Iron ore and steel futures in China, the world's biggest steel producer, fell on Friday as the detection of a new coronavirus variant in South Africa and fresh COVID-19 cases in Shanghai fanned investor concerns about global economic recovery.
The Dalian iron ore benchmark contract, however, was set to mark its first weekly gain since early October, after a five-session rally driven by China's moves to ease a liquidity crunch to help its debt-laden property developers.
The most-active January iron ore contract on the Dalian Commodity Exchange ended daytime trading 6.7% lower at 575.50 yuan ($90.06) a tonne. It has, however, risen 9.5% this week.
On the Singapore Exchange, the steelmaking ingredient's most-traded December contract slumped 5% to $96.95 a tonne by 0705 GMT.
"Markets remain cautious about the outlook for Chinese growth, especially given the zero-COVID strategy with Shanghai yesterday reporting three new cases," said Tapas Strickland, a director of economics at National Australia Bank.
The detection of new cases has prompted the Chinese financial hub to limit tourism activities, while Xuzhou city in the eastern Jiangsu province has reported one locally transmitted asymptomatic carrier who was a close contact of a Shanghai infection.

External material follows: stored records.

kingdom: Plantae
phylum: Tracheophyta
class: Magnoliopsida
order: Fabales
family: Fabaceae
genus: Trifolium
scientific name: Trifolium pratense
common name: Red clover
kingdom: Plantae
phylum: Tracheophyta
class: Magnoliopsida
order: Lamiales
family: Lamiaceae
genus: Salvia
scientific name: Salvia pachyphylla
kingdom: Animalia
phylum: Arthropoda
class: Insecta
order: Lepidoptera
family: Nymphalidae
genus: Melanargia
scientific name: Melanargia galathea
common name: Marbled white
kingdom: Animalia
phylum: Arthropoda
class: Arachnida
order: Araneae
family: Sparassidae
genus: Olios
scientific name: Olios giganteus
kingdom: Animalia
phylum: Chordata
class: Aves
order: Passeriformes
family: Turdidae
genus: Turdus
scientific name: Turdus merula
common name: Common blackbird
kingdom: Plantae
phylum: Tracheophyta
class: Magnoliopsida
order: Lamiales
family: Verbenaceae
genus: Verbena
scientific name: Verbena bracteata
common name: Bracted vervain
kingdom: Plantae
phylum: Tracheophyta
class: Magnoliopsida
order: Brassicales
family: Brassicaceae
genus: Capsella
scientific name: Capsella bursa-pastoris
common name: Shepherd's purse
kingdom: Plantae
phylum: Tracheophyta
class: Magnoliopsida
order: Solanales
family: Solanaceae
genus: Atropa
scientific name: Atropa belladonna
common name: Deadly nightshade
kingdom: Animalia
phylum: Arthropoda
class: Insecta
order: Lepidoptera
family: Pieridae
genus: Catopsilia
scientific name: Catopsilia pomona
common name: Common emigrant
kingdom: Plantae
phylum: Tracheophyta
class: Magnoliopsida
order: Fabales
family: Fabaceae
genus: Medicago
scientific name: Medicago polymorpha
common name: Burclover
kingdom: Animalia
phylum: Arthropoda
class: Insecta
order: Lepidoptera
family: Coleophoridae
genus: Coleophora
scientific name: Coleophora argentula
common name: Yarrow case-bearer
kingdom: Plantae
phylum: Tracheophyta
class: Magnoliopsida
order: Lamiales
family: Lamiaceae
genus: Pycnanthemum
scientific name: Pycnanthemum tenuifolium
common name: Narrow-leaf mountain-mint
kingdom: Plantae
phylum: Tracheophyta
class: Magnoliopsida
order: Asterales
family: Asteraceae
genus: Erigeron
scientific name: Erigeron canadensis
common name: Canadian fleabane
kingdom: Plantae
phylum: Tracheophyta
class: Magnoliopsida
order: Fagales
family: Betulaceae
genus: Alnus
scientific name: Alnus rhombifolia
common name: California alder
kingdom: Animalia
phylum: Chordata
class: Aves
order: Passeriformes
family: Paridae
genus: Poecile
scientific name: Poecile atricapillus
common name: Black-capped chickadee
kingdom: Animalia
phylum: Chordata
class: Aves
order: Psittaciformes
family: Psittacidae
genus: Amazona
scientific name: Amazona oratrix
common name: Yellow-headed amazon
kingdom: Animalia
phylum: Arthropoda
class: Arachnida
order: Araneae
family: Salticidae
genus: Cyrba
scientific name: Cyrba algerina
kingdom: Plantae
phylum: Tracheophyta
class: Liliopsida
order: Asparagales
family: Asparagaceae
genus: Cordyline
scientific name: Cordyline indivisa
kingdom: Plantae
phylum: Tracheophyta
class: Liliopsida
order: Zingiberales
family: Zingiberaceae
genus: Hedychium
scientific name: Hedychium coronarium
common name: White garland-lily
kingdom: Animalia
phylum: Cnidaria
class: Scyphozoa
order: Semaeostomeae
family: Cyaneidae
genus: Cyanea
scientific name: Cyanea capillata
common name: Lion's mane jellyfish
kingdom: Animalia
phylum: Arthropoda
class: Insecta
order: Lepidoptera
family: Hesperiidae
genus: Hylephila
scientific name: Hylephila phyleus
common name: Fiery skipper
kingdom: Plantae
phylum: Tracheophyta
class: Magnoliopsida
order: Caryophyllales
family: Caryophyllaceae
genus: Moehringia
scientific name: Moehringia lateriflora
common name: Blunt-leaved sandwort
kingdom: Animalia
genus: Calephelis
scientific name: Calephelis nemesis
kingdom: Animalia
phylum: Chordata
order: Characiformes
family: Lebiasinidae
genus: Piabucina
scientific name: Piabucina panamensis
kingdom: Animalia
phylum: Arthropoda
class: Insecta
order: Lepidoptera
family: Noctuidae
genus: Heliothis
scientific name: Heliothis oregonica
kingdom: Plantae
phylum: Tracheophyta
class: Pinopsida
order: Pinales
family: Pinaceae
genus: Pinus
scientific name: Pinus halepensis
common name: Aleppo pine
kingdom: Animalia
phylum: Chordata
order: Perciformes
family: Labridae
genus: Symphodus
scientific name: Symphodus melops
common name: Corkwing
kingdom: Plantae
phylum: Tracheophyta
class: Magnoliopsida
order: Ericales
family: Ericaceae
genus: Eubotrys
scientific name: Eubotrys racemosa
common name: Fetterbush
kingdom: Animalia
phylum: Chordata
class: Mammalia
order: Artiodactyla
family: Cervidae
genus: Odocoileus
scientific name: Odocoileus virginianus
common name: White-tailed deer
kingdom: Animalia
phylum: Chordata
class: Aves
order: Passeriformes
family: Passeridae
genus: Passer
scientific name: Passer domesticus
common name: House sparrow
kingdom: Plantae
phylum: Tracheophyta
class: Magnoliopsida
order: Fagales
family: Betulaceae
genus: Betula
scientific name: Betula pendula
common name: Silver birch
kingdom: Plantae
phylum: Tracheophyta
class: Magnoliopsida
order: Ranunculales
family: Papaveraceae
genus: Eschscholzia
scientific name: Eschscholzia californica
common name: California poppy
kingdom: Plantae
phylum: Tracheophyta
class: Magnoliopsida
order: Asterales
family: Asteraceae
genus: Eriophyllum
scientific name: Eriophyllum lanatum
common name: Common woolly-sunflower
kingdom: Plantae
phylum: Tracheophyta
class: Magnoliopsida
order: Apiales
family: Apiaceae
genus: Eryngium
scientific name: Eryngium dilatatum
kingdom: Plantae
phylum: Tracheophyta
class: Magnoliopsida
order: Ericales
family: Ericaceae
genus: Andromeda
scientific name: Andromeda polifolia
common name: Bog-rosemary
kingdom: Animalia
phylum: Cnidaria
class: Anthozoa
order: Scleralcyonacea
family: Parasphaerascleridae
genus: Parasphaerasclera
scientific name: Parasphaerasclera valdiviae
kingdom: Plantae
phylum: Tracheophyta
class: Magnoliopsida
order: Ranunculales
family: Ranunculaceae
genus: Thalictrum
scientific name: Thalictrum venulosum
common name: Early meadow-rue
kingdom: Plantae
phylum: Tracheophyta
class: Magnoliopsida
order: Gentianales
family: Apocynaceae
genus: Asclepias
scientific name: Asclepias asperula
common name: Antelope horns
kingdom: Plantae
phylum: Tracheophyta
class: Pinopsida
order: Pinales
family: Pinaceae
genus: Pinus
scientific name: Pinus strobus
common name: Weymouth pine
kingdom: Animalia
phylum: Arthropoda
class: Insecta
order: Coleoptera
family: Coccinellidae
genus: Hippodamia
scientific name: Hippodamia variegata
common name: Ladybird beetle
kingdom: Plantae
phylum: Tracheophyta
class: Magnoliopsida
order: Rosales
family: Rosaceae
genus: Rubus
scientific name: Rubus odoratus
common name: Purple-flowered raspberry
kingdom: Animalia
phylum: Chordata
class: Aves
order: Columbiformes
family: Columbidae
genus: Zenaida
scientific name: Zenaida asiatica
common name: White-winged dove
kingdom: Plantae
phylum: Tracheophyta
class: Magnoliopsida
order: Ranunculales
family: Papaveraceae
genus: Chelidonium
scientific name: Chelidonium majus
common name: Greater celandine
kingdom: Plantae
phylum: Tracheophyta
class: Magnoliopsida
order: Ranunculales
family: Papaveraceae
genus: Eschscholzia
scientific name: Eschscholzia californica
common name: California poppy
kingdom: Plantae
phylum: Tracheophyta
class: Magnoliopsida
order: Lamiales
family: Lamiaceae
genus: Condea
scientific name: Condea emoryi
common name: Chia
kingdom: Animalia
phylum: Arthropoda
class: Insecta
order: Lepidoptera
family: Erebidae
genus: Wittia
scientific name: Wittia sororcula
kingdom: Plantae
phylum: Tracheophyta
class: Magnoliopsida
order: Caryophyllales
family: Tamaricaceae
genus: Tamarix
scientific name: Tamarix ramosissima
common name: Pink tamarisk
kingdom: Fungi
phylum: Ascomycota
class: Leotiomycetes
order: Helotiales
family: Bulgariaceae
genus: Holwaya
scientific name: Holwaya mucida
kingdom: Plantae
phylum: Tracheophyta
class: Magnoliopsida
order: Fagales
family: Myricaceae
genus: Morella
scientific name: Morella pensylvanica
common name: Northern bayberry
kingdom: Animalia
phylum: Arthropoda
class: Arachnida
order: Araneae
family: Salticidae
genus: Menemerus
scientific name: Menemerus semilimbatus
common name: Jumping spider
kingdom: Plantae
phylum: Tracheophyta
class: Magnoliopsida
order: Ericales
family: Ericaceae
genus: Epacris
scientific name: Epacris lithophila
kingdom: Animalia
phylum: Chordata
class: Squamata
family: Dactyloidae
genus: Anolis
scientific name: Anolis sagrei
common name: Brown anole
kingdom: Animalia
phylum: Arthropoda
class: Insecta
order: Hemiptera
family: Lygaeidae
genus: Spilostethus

The discovery of a new coronavirus variant now spreading in South Africa is also adding to worries, analysts said, with Britain warning on Thursday that it could imperil efforts to fight the pandemic.
Construction steel rebar on the Shanghai Futures Exchange dropped 2.5% following a six-session rally, while hot-rolled coil slipped 1.4%, snapping a four-day rally. Stainless steel shed 4.1%.
Dalian coking coal sank 7.3% while coke lost 5.7% after both delivered a four-day rally.
Benchmark 62%-grade iron ore's spot price in China jumped to $106.50 a tonne on Thursday, the strongest since Nov. 1 as demand picked up, according to SteelHome consultancy data.